## Excerpted text
In the bowl-surrounded-by-mountains town, Abubeker must have been sneaking to wedding parties and numerous harvest season goylas, dances and feasts like Mariam Daari and Ad Sidi before falling in love with the Oud. Only Abubeker and Julio Mekhelef [Metcalfe]3 who grew up a few houses away across the yard of Bombet Ab Rayet, were the two people known to have been obsessed with the Oud in Keren. They must have been influenced by the young Sudanese soldiers who arrived with the British forces and policed Keren after 1941. At weddings and private parties, Abubeker watched very closely as the Oud players plucked the strings hoping to discover the secret of imitating the sounds. Thanks to his father’s wind-up gramophone, he was already introduced to Western music. Eventually, Abubeker owned his first second-hand Oud which he bought it from one of the soldiers leaving Keren. This must have been a fierce confrontation between him and his relatives and older brothers who “directed their disapproval at [Abubeker’s] willful determination to be a musician”.

Born to a traditional and conservative Muslim family, it is understandable how Abubeker must have been frustrated for not being able to pursue his musical hobby freely. But those who know him say that Abubeker was a rebel from his childhood. That frustration might have been the cause for his aggressive adulthood when he was considered “a one-man army” committing adolescent mischief that terrorized his teachers and challenged other adults older than himself who showed off in town. Keren must have been too small and suffocating for him. He wanted to go beyond the mountains and discover the world. And if you are born in Keren, the edges of the world started in Asmara. Keren was its center.

Abubeker left the center of the world to the edge of the world: Asmera, a city that was beginning to develop a few music and entertainment talents after the end of the Italian occupation. One sunny day, Abubeker must have arrived in Asmara equipped with an old Oud and his astounding skills of singing and playing Oud, mandolin, guitar and Violin. Important: a determination to make it big. In Asmera, he became an instant sensation. His most remembered song is a eulogy “Aba Hbesh Moytu Frqi leyti”. You know how it goes:

Kuarenti, ny Leiti
Aba Hbesh Moytu Frqi Leyti

His first big opportunity came when an Italian company hired him to play Oud background music for a movie, called “Eva Nera” which was being shot in Asmara. The producers liked Abubeker and offered “to get [him] a passport and into a music school in Italy”. Abubeker traveled to Massawa to board a ship bound for Italy. But his elder brother, Osman, having discovered the plan, alerted a close friend the chief of the Eritrean police, the late Colonel (later general) Zeremariam Azazzi who had Abubeker “arrested overnight until [the] ship left” port.

I can imagine Abubeker’s frustration. His opportunity for going to a music school demolished, Abubeker, started to play in night clubs and shows with similar aspirants of his age, names like the late Amleset Abbay, the vocalist who was “already famous”. She is mostly remembered for her immortal song: Sadulaye. Naabaye; Yehhshenni do msaKha mqnnaye!

(Source records)
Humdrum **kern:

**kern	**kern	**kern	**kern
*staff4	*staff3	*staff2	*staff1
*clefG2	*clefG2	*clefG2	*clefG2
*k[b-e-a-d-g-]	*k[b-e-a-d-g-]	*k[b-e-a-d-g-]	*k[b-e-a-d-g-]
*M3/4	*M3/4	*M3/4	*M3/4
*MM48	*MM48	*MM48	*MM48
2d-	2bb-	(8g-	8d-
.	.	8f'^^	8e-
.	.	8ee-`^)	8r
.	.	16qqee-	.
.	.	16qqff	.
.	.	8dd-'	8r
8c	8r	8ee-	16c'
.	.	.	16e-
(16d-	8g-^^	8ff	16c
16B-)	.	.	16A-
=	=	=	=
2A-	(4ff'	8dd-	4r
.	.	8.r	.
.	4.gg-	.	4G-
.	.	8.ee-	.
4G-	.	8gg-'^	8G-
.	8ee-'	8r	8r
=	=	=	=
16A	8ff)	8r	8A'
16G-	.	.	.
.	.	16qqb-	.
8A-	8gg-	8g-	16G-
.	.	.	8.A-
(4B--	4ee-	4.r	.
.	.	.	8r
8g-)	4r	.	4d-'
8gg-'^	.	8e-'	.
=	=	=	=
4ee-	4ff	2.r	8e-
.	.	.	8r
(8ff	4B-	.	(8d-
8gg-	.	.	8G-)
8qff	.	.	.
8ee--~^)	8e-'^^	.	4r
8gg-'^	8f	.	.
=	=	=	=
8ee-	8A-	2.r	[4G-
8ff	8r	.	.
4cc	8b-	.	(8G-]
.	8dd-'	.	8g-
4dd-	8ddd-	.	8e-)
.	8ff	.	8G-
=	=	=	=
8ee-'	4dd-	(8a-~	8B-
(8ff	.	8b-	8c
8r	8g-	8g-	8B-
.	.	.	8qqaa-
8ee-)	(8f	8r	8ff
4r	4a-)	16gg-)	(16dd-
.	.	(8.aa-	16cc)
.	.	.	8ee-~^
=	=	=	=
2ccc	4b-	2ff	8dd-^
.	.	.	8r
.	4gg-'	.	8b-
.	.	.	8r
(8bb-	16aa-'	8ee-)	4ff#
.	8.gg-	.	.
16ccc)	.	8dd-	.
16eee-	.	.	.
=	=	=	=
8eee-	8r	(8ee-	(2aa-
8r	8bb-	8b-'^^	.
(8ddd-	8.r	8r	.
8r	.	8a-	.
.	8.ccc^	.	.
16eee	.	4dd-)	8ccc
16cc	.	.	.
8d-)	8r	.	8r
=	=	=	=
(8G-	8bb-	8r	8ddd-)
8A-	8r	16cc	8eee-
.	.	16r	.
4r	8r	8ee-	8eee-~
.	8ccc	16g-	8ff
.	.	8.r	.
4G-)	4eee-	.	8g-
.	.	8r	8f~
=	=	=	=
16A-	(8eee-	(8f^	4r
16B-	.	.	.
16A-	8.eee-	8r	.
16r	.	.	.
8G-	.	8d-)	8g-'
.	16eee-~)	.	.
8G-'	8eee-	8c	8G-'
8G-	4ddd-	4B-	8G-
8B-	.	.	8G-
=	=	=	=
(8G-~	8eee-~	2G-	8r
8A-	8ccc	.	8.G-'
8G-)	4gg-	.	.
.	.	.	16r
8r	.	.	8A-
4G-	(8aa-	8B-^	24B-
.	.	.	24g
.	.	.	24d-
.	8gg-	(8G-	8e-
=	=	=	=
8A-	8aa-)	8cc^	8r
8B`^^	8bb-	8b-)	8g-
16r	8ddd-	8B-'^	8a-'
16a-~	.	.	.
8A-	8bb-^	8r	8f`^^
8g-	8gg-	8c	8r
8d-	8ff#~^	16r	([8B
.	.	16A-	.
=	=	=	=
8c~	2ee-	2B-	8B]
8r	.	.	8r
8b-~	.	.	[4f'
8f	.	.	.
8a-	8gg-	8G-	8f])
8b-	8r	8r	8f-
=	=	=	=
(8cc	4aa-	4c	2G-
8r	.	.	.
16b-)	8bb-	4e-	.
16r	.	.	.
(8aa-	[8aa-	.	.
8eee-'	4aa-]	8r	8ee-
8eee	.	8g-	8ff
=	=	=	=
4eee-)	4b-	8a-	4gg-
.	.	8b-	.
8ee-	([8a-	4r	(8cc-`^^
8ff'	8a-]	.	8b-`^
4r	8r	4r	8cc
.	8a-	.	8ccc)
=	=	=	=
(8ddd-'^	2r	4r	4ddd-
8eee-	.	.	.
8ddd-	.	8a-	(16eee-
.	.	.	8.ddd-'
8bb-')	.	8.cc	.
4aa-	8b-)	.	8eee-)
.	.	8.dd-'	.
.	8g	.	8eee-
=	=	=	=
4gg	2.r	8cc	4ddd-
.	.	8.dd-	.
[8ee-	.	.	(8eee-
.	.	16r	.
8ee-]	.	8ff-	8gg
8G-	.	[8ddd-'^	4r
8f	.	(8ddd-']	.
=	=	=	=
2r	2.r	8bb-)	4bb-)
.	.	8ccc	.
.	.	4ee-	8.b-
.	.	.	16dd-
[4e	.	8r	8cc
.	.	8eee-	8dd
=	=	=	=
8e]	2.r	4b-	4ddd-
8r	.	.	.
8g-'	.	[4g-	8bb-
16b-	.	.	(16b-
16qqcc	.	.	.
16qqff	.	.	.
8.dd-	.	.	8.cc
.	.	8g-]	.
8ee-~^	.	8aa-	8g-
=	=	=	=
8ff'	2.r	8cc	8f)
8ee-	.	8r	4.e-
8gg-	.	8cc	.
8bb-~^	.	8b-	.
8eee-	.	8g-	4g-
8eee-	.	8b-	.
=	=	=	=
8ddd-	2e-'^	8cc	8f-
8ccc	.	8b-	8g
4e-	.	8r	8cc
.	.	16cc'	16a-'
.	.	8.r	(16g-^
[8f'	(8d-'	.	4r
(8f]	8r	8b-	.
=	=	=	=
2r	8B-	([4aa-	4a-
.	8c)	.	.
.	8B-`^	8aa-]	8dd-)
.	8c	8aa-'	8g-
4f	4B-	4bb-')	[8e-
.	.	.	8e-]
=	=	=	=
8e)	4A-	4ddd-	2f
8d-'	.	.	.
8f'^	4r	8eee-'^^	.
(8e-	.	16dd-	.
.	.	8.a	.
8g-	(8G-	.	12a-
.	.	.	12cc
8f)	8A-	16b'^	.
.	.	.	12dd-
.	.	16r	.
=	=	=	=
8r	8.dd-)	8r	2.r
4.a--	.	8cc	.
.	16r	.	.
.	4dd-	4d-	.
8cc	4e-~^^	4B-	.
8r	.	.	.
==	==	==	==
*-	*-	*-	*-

## Directive
Rewrite the paragraph beginning "His first big opportunity came" from the text about Abubeker as a shorter paragraph that keeps its main facts.

## Reply to the exercise
Abubeker's first big break came when an Italian company filming the movie "Eva Nera" in Asmara hired him to play Oud background music. The producers liked him and offered to get him a passport and a place in a music school in Italy. He went to Massawa to board a ship for Italy. His elder brother Osman learned of the plan and alerted a close friend, Eritrean police chief Colonel (later general) Zeremariam Azazzi, who had Abubeker held overnight until the ship had left port.